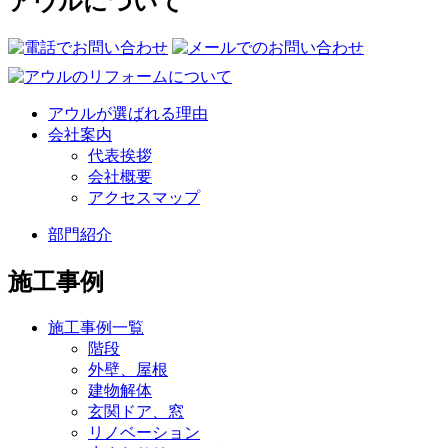
アウルについて
アウルが選ばれる理由
会社案内
代表挨拶
会社概要
アクセスマップ
部門紹介
施工事例
施工事例一覧
階段
外壁、屋根
建物解体
玄関ドア、窓
リノベーション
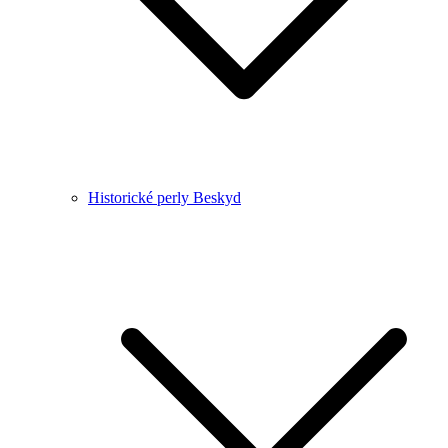
Historické perly Beskyd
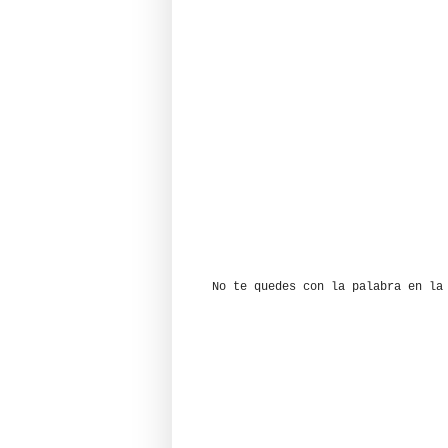
No te quedes con la palabra en la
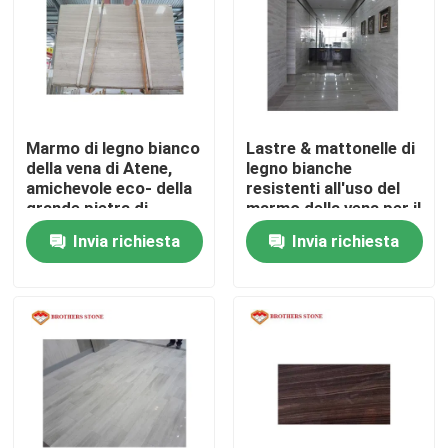
Visita alla fabbrica
Controllo della qualità
Marmo di legno bianco
Lastre & mattonelle di
della vena di Atene,
legno bianche
Contattaci
amichevole eco- della
resistenti all'uso del
grande pietra di
marmo della vena per il
marmo della lastra
rivestimento per
Invia richiesta
Invia richiesta
Notizie
pavimenti & del parete
Casi
Chiedi un preventivo
Lastre di pietra del granito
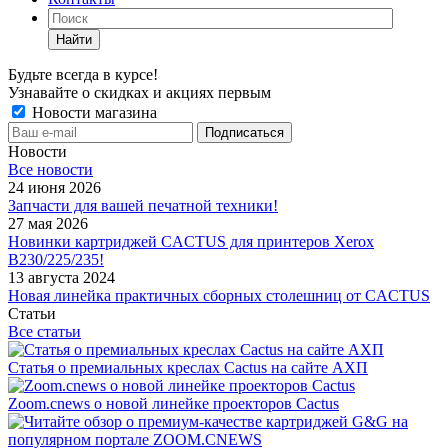
Найти
Будьте всегда в курсе!
Узнавайте о скидках и акциях первым
Новости магазина
Новости
Все новости
24 июня 2026
Запчасти для вашей печатной техники!
27 мая 2026
Новинки картриджей CACTUS для принтеров Xerox
B230/225/235!
13 августа 2024
Новая линейка практичных сборных столешниц от CACTUS
Статьи
Все статьи
Статья о премиальных креслах Cactus на сайте АХП
Zoom.cnews о новой линейке проекторов Cactus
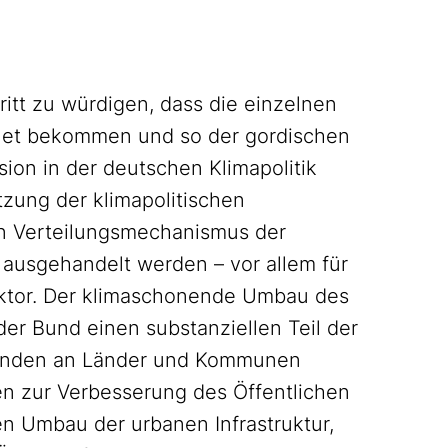
hritt zu würdigen, dass die einzelnen
dnet bekommen und so der gordischen
ion in der deutschen Klimapolitik
tzung der klimapolitischen
n Verteilungsmechanismus der
usgehandelt werden – vor allem für
ektor. Der klimaschonende Umbau des
er Bund einen substanziellen Teil der
unden an Länder und Kommunen
hen zur Verbesserung des Öffentlichen
n Umbau der urbanen Infrastruktur,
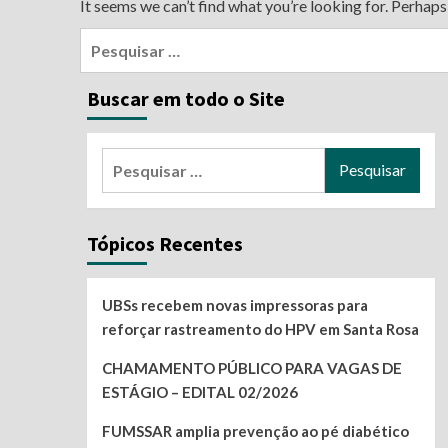
It seems we can’t find what you’re looking for. Perhaps
Pesquisar
por:
Buscar em todo o Site
Pesquisar
por:
Tópicos Recentes
UBSs recebem novas impressoras para
reforçar rastreamento do HPV em Santa Rosa
CHAMAMENTO PÚBLICO PARA VAGAS DE
ESTÁGIO – EDITAL 02/2026
FUMSSAR amplia prevenção ao pé diabético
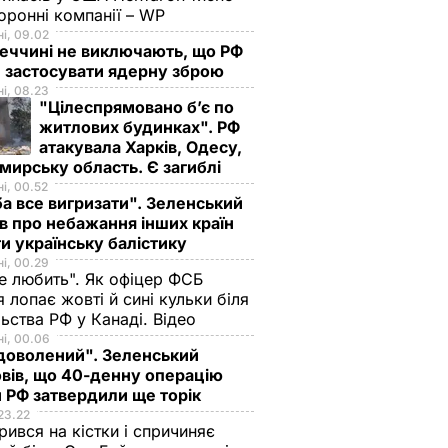
оронні компанії – WP
і, 09.02
еччині не виключають, що РФ
 застосувати ядерну зброю
ася на
і, 08.23
прямках
"Цілеспрямовано бʼє по
ни, її
житлових будинках". РФ
пати
атакувала Харків, Одесу,
ирську область. Є загиблі
–
і, 00.52
а все вигризати". Зеленський
А В УКРАЇНІ
в про небажання інших країн
и українську балістику
і, 00.29
не любить". Як офіцер ФСБ
 лопає жовті й сині кульки біля
ьства РФ у Канаді. Відео
і, 00.06
доволений". Зеленський
вів, що 40-денну операцію
 РФ затвердили ще торік
23.22
м
"Що дивитеся?
Поширився на кістк
ився на кістки і спричиняє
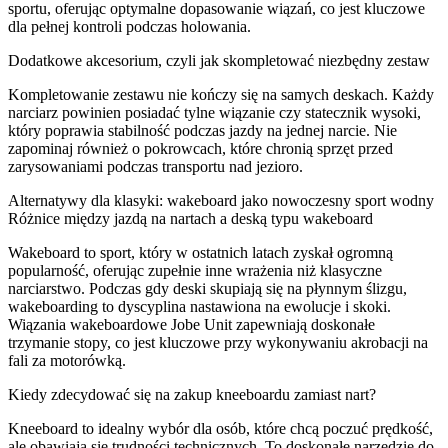
sportu, oferując optymalne dopasowanie wiązań, co jest kluczowe
dla pełnej kontroli podczas holowania.
Dodatkowe akcesorium, czyli jak skompletować niezbędny zestaw
Kompletowanie zestawu nie kończy się na samych deskach. Każdy
narciarz powinien posiadać tylne wiązanie czy statecznik wysoki,
który poprawia stabilność podczas jazdy na jednej narcie. Nie
zapominaj również o pokrowcach, które chronią sprzęt przed
zarysowaniami podczas transportu nad jezioro.
Alternatywy dla klasyki: wakeboard jako nowoczesny sport wodny
Różnice między jazdą na nartach a deską typu wakeboard
Wakeboard to sport, który w ostatnich latach zyskał ogromną
popularność, oferując zupełnie inne wrażenia niż klasyczne
narciarstwo. Podczas gdy deski skupiają się na płynnym ślizgu,
wakeboarding to dyscyplina nastawiona na ewolucje i skoki.
Wiązania wakeboardowe Jobe Unit zapewniają doskonałe
trzymanie stopy, co jest kluczowe przy wykonywaniu akrobacji na
fali za motorówką.
Kiedy zdecydować się na zakup kneeboardu zamiast nart?
Kneeboard to idealny wybór dla osób, które chcą poczuć prędkość,
ale obawiają się trudności technicznych. To doskonałe narzędzie do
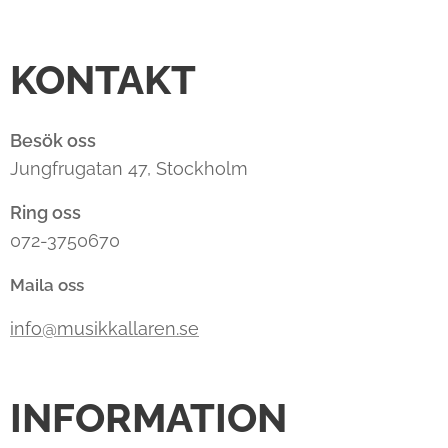
KONTAKT
Besök oss
Jungfrugatan 47, Stockholm
Ring oss
072-3750670
Maila oss
info@musikkallaren.se
INFORMATION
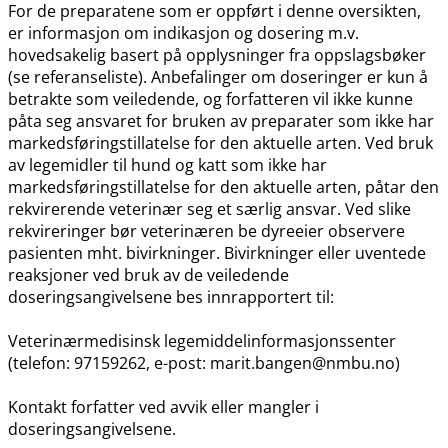
For de preparatene som er oppført i denne oversikten,
er informasjon om indikasjon og dosering m.v.
hovedsakelig basert på opplysninger fra oppslagsbøker
(se referanseliste). Anbefalinger om doseringer er kun å
betrakte som veiledende, og forfatteren vil ikke kunne
påta seg ansvaret for bruken av preparater som ikke har
markedsføringstillatelse for den aktuelle arten. Ved bruk
av legemidler til hund og katt som ikke har
markedsføringstillatelse for den aktuelle arten, påtar den
rekvirerende veterinær seg et særlig ansvar. Ved slike
rekvireringer bør veterinæren be dyreeier observere
pasienten mht. bivirkninger. Bivirkninger eller uventede
reaksjoner ved bruk av de veiledende
doseringsangivelsene bes innrapportert til:
Veterinærmedisinsk legemiddelinformasjonssenter
(telefon: 97159262, e-post: marit.bangen@nmbu.no)
Kontakt forfatter ved avvik eller mangler i
doseringsangivelsene.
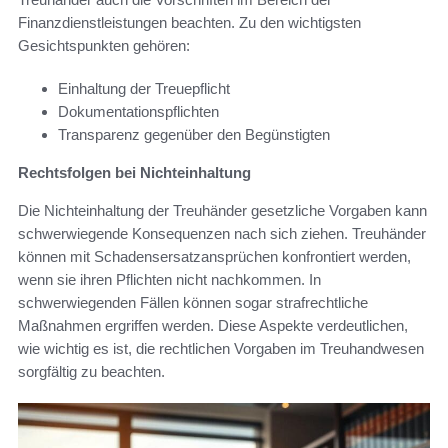
Finanzdienstleistungen beachten. Zu den wichtigsten
Gesichtspunkten gehören:
Einhaltung der Treuepflicht
Dokumentationspflichten
Transparenz gegenüber den Begünstigten
Rechtsfolgen bei Nichteinhaltung
Die Nichteinhaltung der Treuhänder gesetzliche Vorgaben kann
schwerwiegende Konsequenzen nach sich ziehen. Treuhänder
können mit Schadensersatzansprüchen konfrontiert werden,
wenn sie ihren Pflichten nicht nachkommen. In
schwerwiegenden Fällen können sogar strafrechtliche
Maßnahmen ergriffen werden. Diese Aspekte verdeutlichen,
wie wichtig es ist, die rechtlichen Vorgaben im Treuhandwesen
sorgfältig zu beachten.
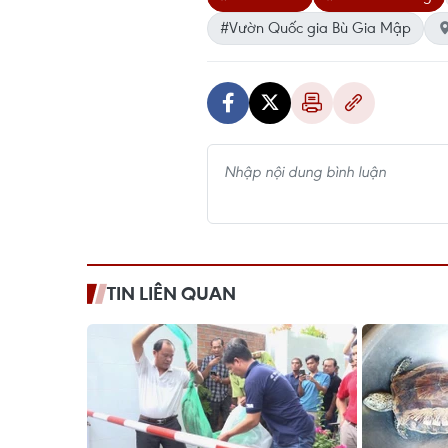
#Vườn Quốc gia Bù Gia Mập
TIN LIÊN QUAN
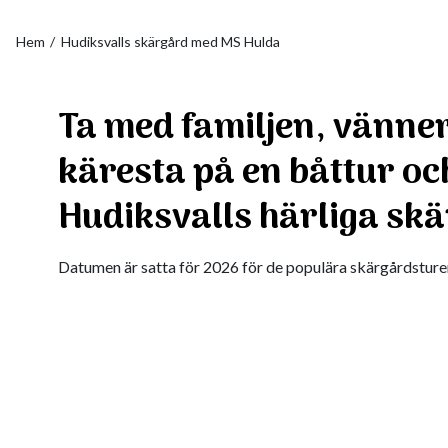
Hem
Hudiksvalls skärgård med MS Hulda
Ta med familjen, vänner
käresta på en båttur oc
Hudiksvalls härliga sk
Datumen är satta för 2026 för de populära skärgårdsture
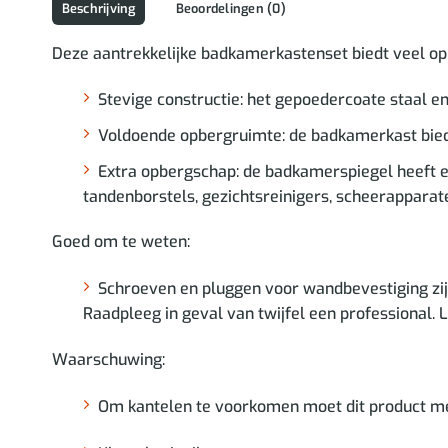
Beschrijving
Beoordelingen (0)
Deze aantrekkelijke badkamerkastenset biedt veel op
Stevige constructie: het gepoedercoate staal e
Voldoende opbergruimte: de badkamerkast biedt
Extra opbergschap: de badkamerspiegel heeft 
tandenborstels, gezichtsreinigers, scheerapparate
Goed om te weten:
Schroeven en pluggen voor wandbevestiging zij
Raadpleeg in geval van twijfel een professional. 
Waarschuwing:
Om kantelen te voorkomen moet dit product me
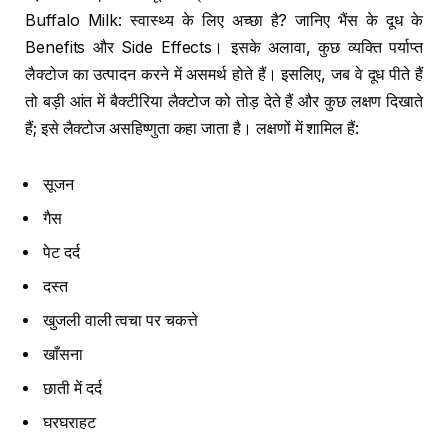
Buffalo Milk: स्वास्थ्य के लिए अच्छा है? जानिए भैंस के दूध के
Benefits और Side Effects। इसके अलावा, कुछ व्यक्ति पर्याप्त
लैक्टोज का उत्पादन करने में असमर्थ होते हैं। इसलिए, जब वे दूध पीते हैं
तो बड़ी आंत में बैक्टीरिया लैक्टोज को तोड़ देते हैं और कुछ लक्षण दिखाते
हैं; इसे लैक्टोज असहिष्णुता कहा जाता है। लक्षणों में शामिल हैं:
सूजन
गैस
पेट दर्द
दस्त
खुजली वाली त्वचा पर चकत्ते
खाँसना
छाती में दर्द
घरघराहट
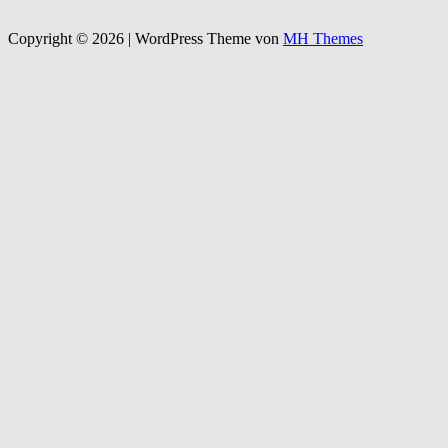
Copyright © 2026 | WordPress Theme von
MH Themes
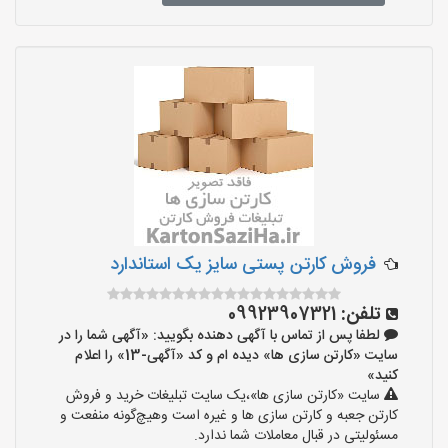
فروش کارتن پستی سایز یک استاندارد
تلفن:
09923907321
لطفا پس از تماس با آگهی دهنده بگویید: «آگهی شما را در
سایت «کارتن سازی ها» دیده ام و کد «آگهی-13» را اعلام
کنید»
سایت «کارتن سازی ها»،یک سایت تبلیغات خرید و فروش
کارتن جعبه و کارتن سازی ها و غیره است وهیچ‌گونه منفعت و
مسئولیتی در قبال معاملات شما ندارد.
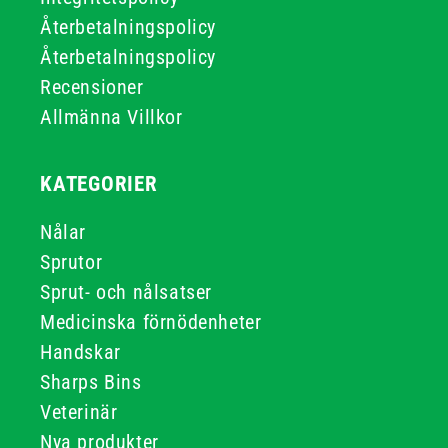
Återbetalningspolicy
Återbetalningspolicy
Recensioner
Allmänna Villkor
KATEGORIER
Nålar
Sprutor
Sprut- och nålsatser
Medicinska förnödenheter
Handskar
Sharps Bins
Veterinär
Nya produkter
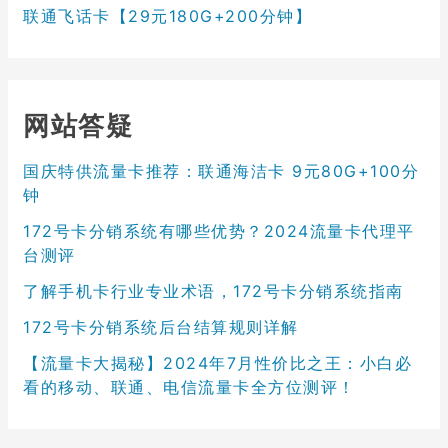
联通飞话卡【29元180G+200分钟】
网站答疑
国庆特供流量卡推荐：联通海洁卡 9元80G+100分
钟
172号卡分销系统有哪些优势？2024流量卡代理平
台测评
了解手机卡行业专业术语，172号卡分销系统指南
172号卡分销系统后台结算规则详解
【流量卡大揭秘】2024年7月性价比之王：小白必
看的移动、联通、电信流量卡全方位测评！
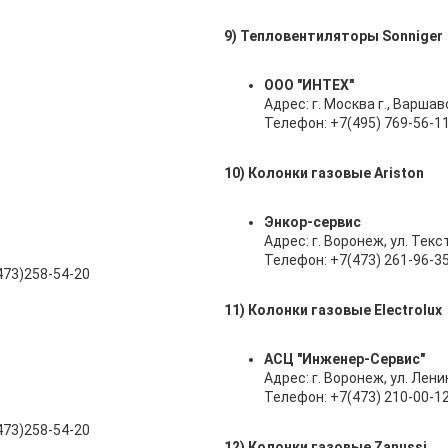
9) Тепловентиляторы Sonniger
ООО "ИНТЕХ"
Адрес: г. Москва г., Варшавск
Телефон: +7(495) 769-56-1
10) Колонки газовые Ariston
Энкор-сервис
Адрес: г. Воронеж, ул. Тек
Телефон: +7(473) 261-96-3
473)258-54-20
11) Колонки газовые Electrolux
АСЦ "Инженер-Сервис"
Адрес: г. Воронеж, ул. Ленин
Телефон: +7(473) 210-00-1
473)258-54-20
12) Колонки газовые Zanussi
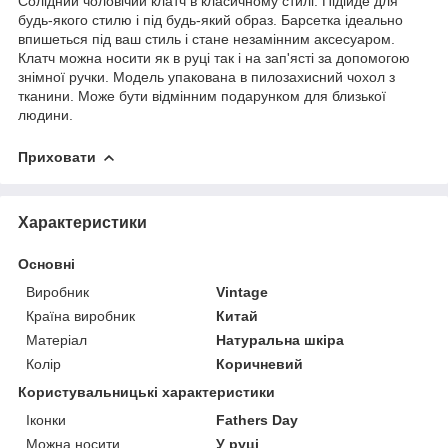
Солідний чоловічий клатч в класичному стилі. Підійде для
будь-якого стилю і під будь-який образ. Барсетка ідеально
впишеться під ваш стиль і стане незамінним аксесуаром.
Клатч можна носити як в руці так і на зап'ясті за допомогою
знімної ручки. Модель упакована в пилозахисний чохол з
тканини. Може бути відмінним подарунком для близької
людини.
Приховати
Характеристики
Основні
Виробник
Vintage
Країна виробник
Китай
Матеріал
Натуральна шкіра
Колір
Коричневий
Користувальницькі характеристики
Іконки
Fathers Day
Можна носити
У руці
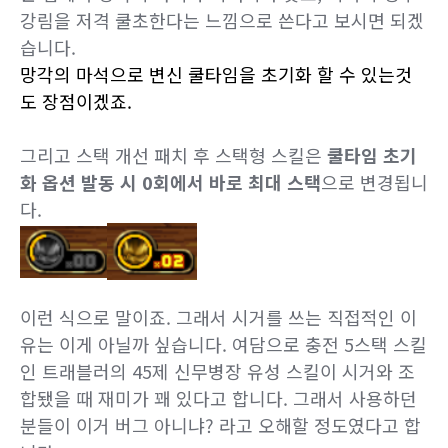
강림을 저격 쿨초한다는 느낌으로 쓴다고 보시면 되겠
습니다.
망각의 마석으로 변신 쿨타임을 초기화 할 수 있는것
도 장점이겠죠.
그리고 스택 개선 패치 후 스택형 스킬은
쿨타임 초기
화 옵션 발동 시 0회에서 바로 최대 스택
으로 변경됩니
다.
이런 식으로 말이죠. 그래서
시거를 쓰는 직접적인 이
유는 이게 아닐까 싶습니다.
여담으로 충전 5스택 스킬
인 트래블러의 45제 신무병장 유성 스킬이 시거와 조
합됐을 때 재미가 꽤 있다고 합니다. 그래서 사용하던
분들이 이거 버그 아니냐? 라고 오해할 정도였다고 합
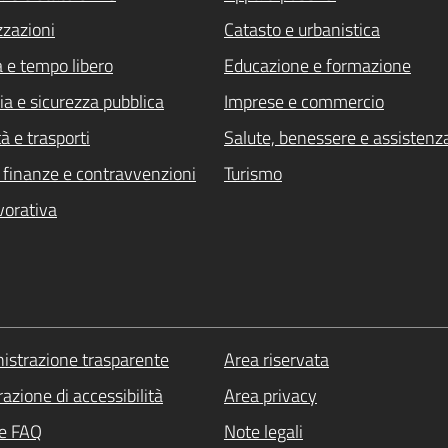
zzazioni
Catasto e urbanistica
a e tempo libero
Educazione e formazione
ia e sicurezza pubblica
Imprese e commercio
à e trasporti
Salute, benessere e assistenz
i, finanze e contravvenzioni
Turismo
vorativa
strazione trasparente
Area riservata
azione di accessibilità
Area privacy
le FAQ
Note legali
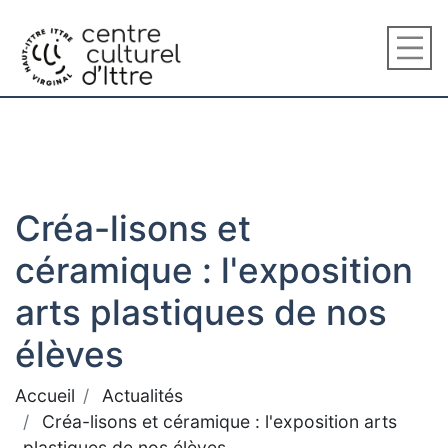
Créa-lisons et
céramique : l'exposition
arts plastiques de nos
élèves
Accueil
Actualités
Créa-lisons et céramique : l'exposition arts
plastiques de nos élèves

##########

Nothing but an exact copy is asked for: the lines from the start of the records through the line with "rivestimento per", both ends included, minus any pictures.

アウルについて
アウルが選ばれる理由
会社案内
代表挨拶
会社概要
アクセスマップ
部門紹介
施工事例
施工事例一覧
階段
外壁、屋根
建物解体
玄関ドア、窓
リノベーション
Historické perly Beskyd
No te quedes con la palabra en la
Visita alla fabbrica
Controllo della qualità
Marmo di legno bianco
Lastre & mattonelle di
della vena di Atene,
legno bianche
Contattaci
amichevole eco- della
resistenti all'uso del
grande pietra di
marmo della vena per il
marmo della lastra
rivestimento per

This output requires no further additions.